I only started canning tomatoes several years ago. I had planted more tomatoes than we could eat that year, and I hated to see them go to waste. And I have a lot of Winter recipes that ask for canned tomatoes. Canning my tomatoes is a great way to save money, and have really delicious tomatoes (better than most canned tomatoes from the store.) Now I plant enough tomatoes for canning every year.
During the Winter, I use my canned tomatoes in soups, pasta sauce, and in my shepherd pie.
I can what would be considered a crushed tomato without added liquid. I use a hot pack method, meaning the tomatoes are hot going into the can. And to control the salt in my cooking, I don’t add any salt to my canned tomatoes.
Here’s how I can tomatoes:
1. Sterilize your jars by either running them in a dishwasher on sterilize setting or putting them in the boiling water canner and boiling for 10 minutes. Leave them in the dishwasher or hot water until you are ready for them. Put your lids into a sauce pan and simmer for 5 minutes, but do not boil. Leave them in the pan until you are ready for them.
2. Start with ripe, firm, good quality tomatoes. Throw out any that are overripe or of bad quality. Wash your tomatoes. Then plunge them into boiling water for 30 – 60 seconds.
3. Remove them from the boiling water and place in an ice water bath.
4. Next slip the skins off. With a pairing knife remove the core and any small blemishes. Now cut them into quarters.
5. Next add about 1/6 of the tomatoes to your pan over medium high heat. I use a potato masher to speed the process and mash the tomatoes. Once they are hot and bubbly, I add the rest of the tomatoes.

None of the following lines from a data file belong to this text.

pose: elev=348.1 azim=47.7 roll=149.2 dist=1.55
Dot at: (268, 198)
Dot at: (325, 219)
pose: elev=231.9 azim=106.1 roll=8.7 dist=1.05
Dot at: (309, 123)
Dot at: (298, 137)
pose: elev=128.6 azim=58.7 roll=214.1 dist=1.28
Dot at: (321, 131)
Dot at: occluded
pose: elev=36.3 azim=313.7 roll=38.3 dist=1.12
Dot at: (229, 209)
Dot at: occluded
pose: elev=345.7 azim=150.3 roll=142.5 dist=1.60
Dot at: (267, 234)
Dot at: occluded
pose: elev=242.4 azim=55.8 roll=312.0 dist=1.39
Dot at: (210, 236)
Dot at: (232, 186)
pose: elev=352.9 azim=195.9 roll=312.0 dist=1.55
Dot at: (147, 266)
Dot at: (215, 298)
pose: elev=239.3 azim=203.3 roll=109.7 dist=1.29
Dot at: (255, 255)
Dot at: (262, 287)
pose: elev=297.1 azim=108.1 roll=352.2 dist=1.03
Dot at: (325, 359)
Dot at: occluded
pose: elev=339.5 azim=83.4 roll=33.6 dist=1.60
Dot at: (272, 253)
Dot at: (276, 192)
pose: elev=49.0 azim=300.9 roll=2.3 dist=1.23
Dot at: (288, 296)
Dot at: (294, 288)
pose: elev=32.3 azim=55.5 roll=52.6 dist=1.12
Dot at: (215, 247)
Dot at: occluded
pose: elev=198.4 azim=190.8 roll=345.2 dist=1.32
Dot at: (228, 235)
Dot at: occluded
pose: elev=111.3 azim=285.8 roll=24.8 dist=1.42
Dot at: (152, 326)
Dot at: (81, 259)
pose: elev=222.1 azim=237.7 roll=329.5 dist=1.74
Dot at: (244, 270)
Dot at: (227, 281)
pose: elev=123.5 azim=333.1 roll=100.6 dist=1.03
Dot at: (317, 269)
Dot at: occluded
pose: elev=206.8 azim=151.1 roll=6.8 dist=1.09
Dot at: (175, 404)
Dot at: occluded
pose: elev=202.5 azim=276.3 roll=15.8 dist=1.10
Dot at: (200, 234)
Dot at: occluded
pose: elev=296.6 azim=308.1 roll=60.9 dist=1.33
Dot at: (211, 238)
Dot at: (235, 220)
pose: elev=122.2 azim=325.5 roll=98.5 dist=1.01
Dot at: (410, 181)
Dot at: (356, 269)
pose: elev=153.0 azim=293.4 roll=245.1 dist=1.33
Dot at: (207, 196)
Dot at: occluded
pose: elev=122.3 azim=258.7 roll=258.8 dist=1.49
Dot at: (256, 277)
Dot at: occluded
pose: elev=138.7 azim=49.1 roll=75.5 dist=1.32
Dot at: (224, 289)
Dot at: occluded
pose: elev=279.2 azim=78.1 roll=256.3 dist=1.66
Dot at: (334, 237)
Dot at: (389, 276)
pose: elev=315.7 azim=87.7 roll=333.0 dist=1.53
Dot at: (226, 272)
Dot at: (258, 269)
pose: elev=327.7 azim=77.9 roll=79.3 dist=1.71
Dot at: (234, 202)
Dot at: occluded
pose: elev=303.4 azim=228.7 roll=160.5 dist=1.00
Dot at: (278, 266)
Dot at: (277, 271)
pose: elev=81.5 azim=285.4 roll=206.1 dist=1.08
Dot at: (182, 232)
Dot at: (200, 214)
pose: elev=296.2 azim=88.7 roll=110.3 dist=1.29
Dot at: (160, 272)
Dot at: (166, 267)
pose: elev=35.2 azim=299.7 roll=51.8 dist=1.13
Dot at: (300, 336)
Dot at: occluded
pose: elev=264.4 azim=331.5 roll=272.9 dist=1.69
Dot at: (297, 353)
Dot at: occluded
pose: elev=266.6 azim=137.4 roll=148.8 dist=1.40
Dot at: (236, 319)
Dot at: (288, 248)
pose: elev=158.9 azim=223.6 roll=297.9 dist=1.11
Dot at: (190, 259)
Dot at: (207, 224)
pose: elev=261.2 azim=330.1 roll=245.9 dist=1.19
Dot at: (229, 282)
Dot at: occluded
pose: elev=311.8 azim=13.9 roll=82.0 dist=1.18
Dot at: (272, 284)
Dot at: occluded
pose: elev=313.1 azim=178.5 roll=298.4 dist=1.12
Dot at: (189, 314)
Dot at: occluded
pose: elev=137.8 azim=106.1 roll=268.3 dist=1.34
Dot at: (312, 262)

6. Bring them to a boil then reduce to a simmer. I let them simmer for about 5 minutes.
7. Remove your hot jars from the dishwasher or hot water. Now add acid to your jars. For quart jars add either 1/4 cup white vinegar, or 2 tbsp. lemon juice or 1/2 tsp. citric acid for home canning. For pints use 1 Tbsp. lemon juice or 1/4 tsp. citric acid. (I use either the citric acid or the lemon juice. I think the vinegar changes the flavor of my tomatoes too much.) You can also add 1/2 tsp of salt (I don’t.) Now fill your jars with the hot tomatoes. Leave 1/2 inch of space at the top of jar.
8. Using a plastic knife, stir the jar to mix. Then run the knife around the jar to remove any air bubbles.
9. Using a clean damp cloth wipe around the rim of the jar to make sure it’s squeaky clean.
10. Center your lid and screw on the ring until it is finger tight.
11. Place jars into your warm, but not boiling water of your canner. Bring to a boil. Because I am at altitude, I process my cans for 55 minutes. Lower heat to a gentle boil and start counting processing time: 35 minutes for pints and 45 minutes for quarts (at 1,000 to 3,000 feet, 40 minutes for pints, 50 minutes for quarts; at 3,000 to 6,000 feet, 45 minutes for pints, 55 minutes for quarts; above 6,000 feet, 50 minutes for pints, 60 minutes for quarts). Add more boiling water, if needed, to keep 1 inch of water above the jars.
12. Once your cans are done, remove to a clean towel, leaving 1 inch space between each jar, and let cool for 24 hours. Remove the ring and check the seals. The lid should be concave and firm. Wash your jars, label with date and store.